**What you need to do**
Take the entries that follow and return exactly the lines from the one holding "- A grater is needed to grate the ginger." through the one holding "Add crushed peanuts", both included. Nothing else is needed.
# # # #
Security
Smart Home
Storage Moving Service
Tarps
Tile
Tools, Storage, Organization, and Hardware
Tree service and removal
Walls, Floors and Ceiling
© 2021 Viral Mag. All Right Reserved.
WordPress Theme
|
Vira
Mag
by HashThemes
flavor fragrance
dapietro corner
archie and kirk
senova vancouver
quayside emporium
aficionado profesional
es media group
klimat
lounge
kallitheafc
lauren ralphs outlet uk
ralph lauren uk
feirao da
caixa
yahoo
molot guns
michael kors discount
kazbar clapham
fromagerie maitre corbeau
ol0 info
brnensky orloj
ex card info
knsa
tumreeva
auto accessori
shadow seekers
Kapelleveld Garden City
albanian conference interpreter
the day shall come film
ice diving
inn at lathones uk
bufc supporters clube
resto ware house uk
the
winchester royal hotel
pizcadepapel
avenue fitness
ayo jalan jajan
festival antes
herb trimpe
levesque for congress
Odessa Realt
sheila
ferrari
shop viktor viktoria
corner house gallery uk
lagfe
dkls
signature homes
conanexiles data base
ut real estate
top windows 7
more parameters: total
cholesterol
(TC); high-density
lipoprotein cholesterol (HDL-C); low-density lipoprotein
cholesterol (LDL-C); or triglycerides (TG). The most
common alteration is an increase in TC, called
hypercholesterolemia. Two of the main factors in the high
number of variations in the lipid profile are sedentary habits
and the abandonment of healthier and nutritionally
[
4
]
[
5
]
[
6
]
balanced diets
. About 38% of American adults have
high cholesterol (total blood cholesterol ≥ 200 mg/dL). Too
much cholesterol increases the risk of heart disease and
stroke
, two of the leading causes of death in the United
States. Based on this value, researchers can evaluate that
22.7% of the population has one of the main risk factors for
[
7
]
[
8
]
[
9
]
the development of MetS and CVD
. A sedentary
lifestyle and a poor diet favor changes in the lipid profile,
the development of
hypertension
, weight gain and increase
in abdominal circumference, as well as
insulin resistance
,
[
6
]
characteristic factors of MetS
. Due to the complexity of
# # # #
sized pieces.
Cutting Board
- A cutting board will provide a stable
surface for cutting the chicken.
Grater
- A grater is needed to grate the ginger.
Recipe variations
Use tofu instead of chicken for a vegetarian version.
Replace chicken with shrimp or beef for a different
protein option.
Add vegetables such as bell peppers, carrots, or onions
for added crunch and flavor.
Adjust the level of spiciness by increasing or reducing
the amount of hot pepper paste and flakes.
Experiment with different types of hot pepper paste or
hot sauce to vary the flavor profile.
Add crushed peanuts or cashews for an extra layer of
# # # #
**Your solution**
- A grater is needed to grate the ginger.
Recipe variations
Use tofu instead of chicken for a vegetarian version.
Replace chicken with shrimp or beef for a different
protein option.
Add vegetables such as bell peppers, carrots, or onions
for added crunch and flavor.
Adjust the level of spiciness by increasing or reducing
the amount of hot pepper paste and flakes.
Experiment with different types of hot pepper paste or
hot sauce to vary the flavor profile.
Add crushed peanuts or cashews for an extra layer of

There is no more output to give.